(GOAL OF THE EXERCISE)
Exactly the lines from the opening of the records through the line containing "## Основні операції з даними в Mongoose" should be copied, with both included.
*** Opening INPUT RECORDS ***
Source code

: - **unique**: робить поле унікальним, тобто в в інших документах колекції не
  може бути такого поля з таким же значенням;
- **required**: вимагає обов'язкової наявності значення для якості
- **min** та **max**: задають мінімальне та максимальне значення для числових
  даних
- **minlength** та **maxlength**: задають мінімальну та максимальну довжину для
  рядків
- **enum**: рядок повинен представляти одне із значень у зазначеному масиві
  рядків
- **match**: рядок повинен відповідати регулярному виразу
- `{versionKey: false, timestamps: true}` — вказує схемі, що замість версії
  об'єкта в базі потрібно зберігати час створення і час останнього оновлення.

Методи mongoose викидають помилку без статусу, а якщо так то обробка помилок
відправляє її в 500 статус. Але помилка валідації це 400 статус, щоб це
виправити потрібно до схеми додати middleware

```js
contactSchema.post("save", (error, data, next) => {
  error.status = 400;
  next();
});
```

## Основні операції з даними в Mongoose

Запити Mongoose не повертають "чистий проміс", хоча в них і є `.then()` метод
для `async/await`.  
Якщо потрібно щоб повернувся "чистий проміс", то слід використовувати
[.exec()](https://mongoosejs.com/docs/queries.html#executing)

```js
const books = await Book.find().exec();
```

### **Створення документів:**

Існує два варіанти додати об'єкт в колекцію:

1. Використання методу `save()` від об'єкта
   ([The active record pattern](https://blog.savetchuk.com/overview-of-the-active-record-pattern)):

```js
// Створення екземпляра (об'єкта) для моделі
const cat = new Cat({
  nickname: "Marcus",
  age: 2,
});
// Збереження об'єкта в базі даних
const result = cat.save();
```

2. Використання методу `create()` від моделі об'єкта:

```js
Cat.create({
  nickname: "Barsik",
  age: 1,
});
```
*** Closing INPUT RECORDS ***
(RESPONSE AREA)
Source code

: - **unique**: робить поле унікальним, тобто в в інших документах колекції не
  може бути такого поля з таким же значенням;
- **required**: вимагає обов'язкової наявності значення для якості
- **min** та **max**: задають мінімальне та максимальне значення для числових
  даних
- **minlength** та **maxlength**: задають мінімальну та максимальну довжину для
  рядків
- **enum**: рядок повинен представляти одне із значень у зазначеному масиві
  рядків
- **match**: рядок повинен відповідати регулярному виразу
- `{versionKey: false, timestamps: true}` — вказує схемі, що замість версії
  об'єкта в базі потрібно зберігати час створення і час останнього оновлення.

Методи mongoose викидають помилку без статусу, а якщо так то обробка помилок
відправляє її в 500 статус. Але помилка валідації це 400 статус, щоб це
виправити потрібно до схеми додати middleware

```js
contactSchema.post("save", (error, data, next) => {
  error.status = 400;
  next();
});
```

## Основні операції з даними в Mongoose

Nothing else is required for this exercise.